* [Exercise description]: Print the lines that run from the line with "Fig. 8: Type-2" to the line with "FIGURE 3 Compared", keeping both end lines, exactly as they appear in the entries below, and nothing else.
*** Begin section ***
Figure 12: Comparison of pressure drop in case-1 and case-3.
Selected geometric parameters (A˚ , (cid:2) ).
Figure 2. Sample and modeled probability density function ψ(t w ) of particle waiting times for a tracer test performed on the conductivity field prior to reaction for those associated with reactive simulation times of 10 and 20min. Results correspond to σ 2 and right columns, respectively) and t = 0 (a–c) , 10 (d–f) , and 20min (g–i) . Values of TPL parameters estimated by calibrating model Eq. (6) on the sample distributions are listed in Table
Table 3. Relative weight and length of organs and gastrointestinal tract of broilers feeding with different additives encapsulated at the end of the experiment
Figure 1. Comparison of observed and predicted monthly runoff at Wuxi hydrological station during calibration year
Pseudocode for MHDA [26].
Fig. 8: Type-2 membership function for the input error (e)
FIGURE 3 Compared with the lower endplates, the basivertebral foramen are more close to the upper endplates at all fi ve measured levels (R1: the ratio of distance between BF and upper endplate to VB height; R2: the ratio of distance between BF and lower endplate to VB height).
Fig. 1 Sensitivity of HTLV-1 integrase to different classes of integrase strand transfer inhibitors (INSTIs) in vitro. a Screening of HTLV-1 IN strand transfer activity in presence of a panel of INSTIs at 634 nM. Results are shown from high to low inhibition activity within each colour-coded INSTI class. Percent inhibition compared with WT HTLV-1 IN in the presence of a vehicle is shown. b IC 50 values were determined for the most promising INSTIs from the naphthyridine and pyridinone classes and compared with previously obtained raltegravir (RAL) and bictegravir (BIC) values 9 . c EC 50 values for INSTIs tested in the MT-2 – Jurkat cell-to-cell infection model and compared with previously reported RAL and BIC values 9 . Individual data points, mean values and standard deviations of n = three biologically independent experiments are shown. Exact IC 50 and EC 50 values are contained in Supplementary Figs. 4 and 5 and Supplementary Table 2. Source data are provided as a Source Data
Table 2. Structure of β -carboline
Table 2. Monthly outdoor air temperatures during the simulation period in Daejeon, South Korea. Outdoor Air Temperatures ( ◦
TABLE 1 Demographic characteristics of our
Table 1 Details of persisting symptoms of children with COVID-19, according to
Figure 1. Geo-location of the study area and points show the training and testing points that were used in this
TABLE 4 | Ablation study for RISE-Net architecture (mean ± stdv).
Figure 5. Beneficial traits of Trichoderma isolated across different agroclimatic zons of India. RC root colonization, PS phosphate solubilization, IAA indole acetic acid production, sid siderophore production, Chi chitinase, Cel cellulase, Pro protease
*** End section ***
* [Answer box]:
Fig. 8: Type-2 membership function for the input error (e)
FIGURE 3 Compared with the lower endplates, the basivertebral foramen are more close to the upper endplates at all fi ve measured levels (R1: the ratio of distance between BF and upper endplate to VB height; R2: the ratio of distance between BF and lower endplate to VB height).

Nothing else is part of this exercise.